Trump will sign bill to end shutdown, but it doesn't include border wall money

The president and congressional leaders have reached an agreement to reopen the government without funds for Trump's proposed border wall.


WASHINGTON, D.C., USA — President Donald Trump announced Friday he will support a plan to reopen the government without funds for a border wall.

Congressional leaders and the president reached an agreement to temporarily reopen the government and to continue discussions on Trump's demand for funds for a wall along the U.S.-Mexico border.

The agreement means the government would reopen closed departments for three weeks while talks continue for Trump's request for $5.7 billion for border security.
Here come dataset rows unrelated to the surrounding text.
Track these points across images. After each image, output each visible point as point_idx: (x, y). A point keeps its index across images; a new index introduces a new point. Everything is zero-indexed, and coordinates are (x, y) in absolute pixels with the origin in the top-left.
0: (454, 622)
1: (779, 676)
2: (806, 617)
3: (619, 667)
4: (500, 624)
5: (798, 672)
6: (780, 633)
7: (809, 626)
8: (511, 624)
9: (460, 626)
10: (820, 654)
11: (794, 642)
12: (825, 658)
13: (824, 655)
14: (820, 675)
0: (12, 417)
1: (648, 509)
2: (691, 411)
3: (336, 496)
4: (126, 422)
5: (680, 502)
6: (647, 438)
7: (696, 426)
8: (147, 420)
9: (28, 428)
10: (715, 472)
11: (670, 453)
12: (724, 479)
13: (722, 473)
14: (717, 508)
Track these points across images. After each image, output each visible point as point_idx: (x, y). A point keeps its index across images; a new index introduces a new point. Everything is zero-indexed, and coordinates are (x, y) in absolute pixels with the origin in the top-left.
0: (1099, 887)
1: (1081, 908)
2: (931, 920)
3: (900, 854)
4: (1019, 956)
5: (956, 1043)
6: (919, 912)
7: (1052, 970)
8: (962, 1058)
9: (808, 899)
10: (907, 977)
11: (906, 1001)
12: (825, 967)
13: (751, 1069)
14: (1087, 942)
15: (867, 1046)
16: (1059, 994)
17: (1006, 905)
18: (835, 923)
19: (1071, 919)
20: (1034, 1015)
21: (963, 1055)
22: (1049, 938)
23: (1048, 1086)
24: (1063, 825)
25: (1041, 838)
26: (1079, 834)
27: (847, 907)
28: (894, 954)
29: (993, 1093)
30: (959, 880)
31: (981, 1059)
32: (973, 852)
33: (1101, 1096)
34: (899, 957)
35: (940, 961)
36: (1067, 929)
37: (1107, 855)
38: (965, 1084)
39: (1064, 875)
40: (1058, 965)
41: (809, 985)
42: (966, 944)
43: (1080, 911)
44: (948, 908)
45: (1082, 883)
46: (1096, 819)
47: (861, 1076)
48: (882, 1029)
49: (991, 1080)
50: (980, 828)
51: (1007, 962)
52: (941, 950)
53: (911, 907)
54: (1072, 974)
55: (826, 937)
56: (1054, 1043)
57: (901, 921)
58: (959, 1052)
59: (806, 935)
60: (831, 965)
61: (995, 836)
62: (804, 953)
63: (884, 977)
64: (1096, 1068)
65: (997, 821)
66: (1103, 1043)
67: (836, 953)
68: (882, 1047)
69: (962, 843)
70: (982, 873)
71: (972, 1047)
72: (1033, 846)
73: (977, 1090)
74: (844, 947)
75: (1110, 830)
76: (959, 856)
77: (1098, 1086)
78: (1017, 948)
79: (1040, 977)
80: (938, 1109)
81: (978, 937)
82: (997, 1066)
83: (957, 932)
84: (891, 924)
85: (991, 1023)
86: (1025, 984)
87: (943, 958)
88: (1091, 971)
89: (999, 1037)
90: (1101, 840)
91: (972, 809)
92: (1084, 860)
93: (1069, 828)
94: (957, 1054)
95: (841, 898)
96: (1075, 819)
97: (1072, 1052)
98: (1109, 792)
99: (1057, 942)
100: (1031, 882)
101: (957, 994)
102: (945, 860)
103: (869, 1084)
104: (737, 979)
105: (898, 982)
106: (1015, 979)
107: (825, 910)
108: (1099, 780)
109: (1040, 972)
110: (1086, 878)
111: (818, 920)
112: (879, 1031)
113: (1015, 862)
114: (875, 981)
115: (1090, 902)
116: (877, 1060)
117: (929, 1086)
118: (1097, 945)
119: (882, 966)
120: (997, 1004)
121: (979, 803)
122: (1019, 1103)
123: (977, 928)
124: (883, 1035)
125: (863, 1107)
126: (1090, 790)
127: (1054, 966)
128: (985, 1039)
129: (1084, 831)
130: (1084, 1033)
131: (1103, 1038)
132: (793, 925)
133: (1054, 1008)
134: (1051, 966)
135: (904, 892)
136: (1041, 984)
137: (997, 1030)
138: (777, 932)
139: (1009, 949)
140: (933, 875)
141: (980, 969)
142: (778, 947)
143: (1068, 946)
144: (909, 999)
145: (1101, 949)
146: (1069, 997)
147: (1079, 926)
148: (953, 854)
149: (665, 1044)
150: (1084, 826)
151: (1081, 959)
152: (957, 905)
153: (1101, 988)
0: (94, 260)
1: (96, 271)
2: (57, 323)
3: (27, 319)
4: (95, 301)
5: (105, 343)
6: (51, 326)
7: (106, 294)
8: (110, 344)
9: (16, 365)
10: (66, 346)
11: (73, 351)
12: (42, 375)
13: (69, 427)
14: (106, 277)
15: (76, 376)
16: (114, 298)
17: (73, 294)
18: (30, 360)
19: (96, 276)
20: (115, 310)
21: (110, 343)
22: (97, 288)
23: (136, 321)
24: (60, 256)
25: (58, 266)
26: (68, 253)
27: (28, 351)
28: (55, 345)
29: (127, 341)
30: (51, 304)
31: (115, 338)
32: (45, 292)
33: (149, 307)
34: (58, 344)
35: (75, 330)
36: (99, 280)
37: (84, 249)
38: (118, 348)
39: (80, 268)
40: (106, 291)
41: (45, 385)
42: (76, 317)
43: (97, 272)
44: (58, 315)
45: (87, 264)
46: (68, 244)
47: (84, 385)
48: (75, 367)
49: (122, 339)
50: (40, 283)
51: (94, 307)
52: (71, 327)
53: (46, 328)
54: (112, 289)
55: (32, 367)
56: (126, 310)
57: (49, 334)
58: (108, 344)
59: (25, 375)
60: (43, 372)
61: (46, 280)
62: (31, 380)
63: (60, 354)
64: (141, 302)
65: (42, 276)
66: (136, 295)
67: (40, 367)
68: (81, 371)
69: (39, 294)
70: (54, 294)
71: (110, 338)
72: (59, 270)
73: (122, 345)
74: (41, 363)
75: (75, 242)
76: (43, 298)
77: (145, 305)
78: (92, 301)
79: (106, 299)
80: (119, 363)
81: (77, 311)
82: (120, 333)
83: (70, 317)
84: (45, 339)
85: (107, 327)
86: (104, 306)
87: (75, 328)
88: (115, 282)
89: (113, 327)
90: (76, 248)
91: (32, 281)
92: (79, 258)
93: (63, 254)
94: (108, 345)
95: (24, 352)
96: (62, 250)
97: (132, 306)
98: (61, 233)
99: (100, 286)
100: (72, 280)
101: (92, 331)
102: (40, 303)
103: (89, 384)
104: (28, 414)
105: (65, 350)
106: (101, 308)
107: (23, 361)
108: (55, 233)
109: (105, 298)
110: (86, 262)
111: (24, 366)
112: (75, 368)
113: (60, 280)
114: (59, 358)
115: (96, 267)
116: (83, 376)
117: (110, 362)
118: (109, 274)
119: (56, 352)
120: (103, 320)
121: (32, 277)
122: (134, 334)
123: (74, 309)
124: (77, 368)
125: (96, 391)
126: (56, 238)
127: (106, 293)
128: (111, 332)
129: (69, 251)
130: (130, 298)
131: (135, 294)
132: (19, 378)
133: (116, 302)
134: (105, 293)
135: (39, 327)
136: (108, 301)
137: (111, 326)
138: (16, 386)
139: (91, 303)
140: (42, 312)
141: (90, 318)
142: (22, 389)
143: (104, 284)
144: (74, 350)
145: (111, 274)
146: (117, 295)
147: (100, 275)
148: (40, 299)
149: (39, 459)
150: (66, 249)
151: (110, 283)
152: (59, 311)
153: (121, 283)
Trump spoke from the Rose Garden of the White House Friday afternoon saying that he will sign a bill to reopen the federal government for three weeks. He's also asking Senate Majority Leader Mitch McConnell to put the bill up for a vote immediately.

"I have a very powerful alternative, but I didn't want to use it at this time," Trump said, referencing his threat to declare a national emergency.

Trump also spent time thanking furloughed federal employees and those who have gone without pay for more than a month saying, "You are fantastic people; you are incredible patriots."

The president said once the government reopens, they will make sure all employees will get back pay "very quickly or as soon as possible."

The bill will keep the government open for the next three weeks -- until Feb. 15.

The partial government shutdown hit day 35 on Friday with about 800,000 federal workers missing another paycheck. The announcement to reopen to government came hours after severe staffing shortages at air traffic control centers temporarily halted flights in and out of New York's LaGuardia Airport.

Staffing shortages amid the shutdown also delayed flights to other airports nationwide, including Tampa International Airport.

At the White House Thursday, Trump told reporters he would support a "reasonable agreement" to reopen the government. He also suggested he wanted a "prorated down payment" for his long-sought border wall with Mexico.